In effect, the US, NATO, Russia, and China are allies in the same war against the same groups of islamic insurgents, but there are disputes about tactics. The US and NATO removal of Qaddafi has caused a 90% reduction in Libyan oil shipments to the US and NATO, and China opposed the exceeding of the UN resolution on Libya. The US and NATO want to help al Qaeda gain control of Syria, but Russia opposes this unwise policy. The US and NATO want to crush Shi’ite Iran and give Sunni Arabs, who support al Qaeda, control over the entire Middle East. China opposes this unwise policy and helps Iran. However, these are tactical disputes that do not change the facts of the common defense and security interests of the US, NATO, Russia, and China.

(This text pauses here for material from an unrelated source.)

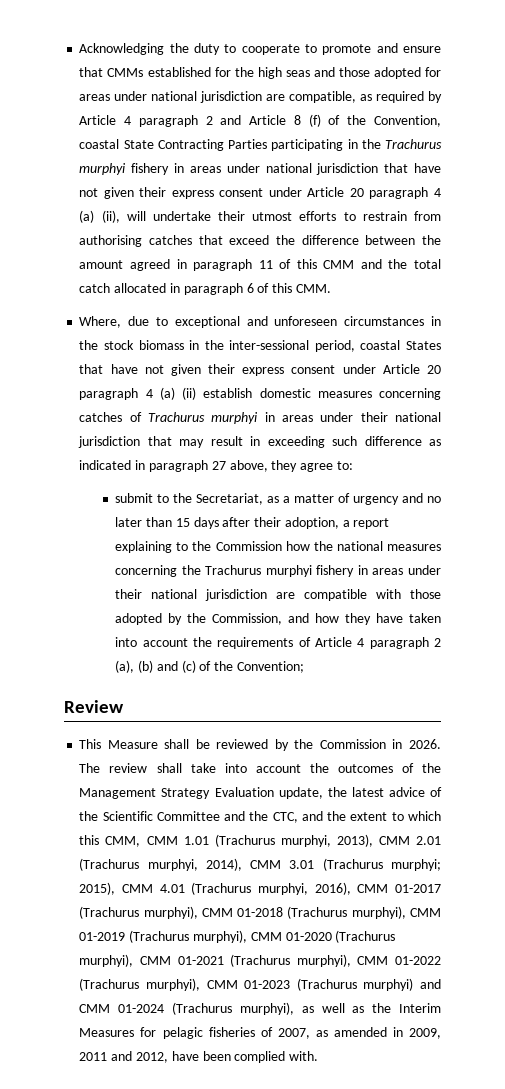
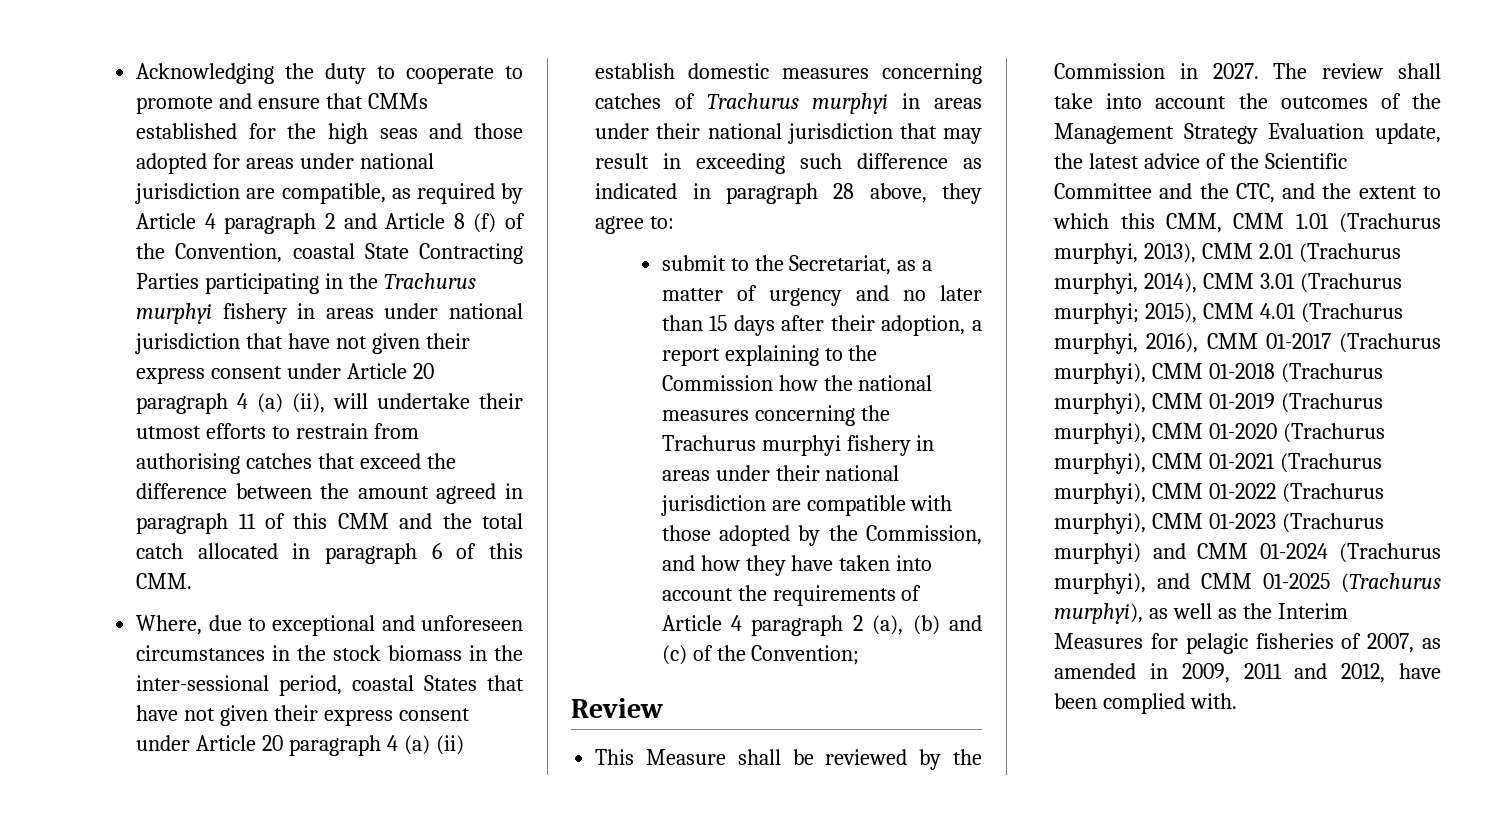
[211,461,226,470] 27 -> [833,183,855,199] 28
[409,739,442,749] 2026. -> [1212,63,1259,79] 2027.
(294, 1008) none -> [1157,573,1441,593] [1054,603,1144,624] and CMM 01-2025 (Trachurus murphyi),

Nov 12, 2013 3:02pm EST  --  Report as abuse
Gesar wrote:
The CCP doesn’t respect rule of law, civil rights of individuals or ethnic minorities. Therefore, this news only means the CCP expects a rise in domestic unrest and we’ll see increasing crackdown on dissidents, protests, and ethnic minorites like Tibetans & Uighurs.

I disagree the SCO’s purpose was to fight terrorism like the USA/NATO is currently doing. The SCO was actually created to counter US/Western influence in Central Asia. In fact, the SCO has done very little to combat Al Qaido or int’l terror groups. The SCO has done little in the way of actual coordinated actions other than training exercise. Each SCO member spends more time fighting domestic dissidents than they do on int’l terrorism. In fact, Russia doesn’t want China to have too much influence in Central Asia so there’s a tension b/t the two largest SCO members.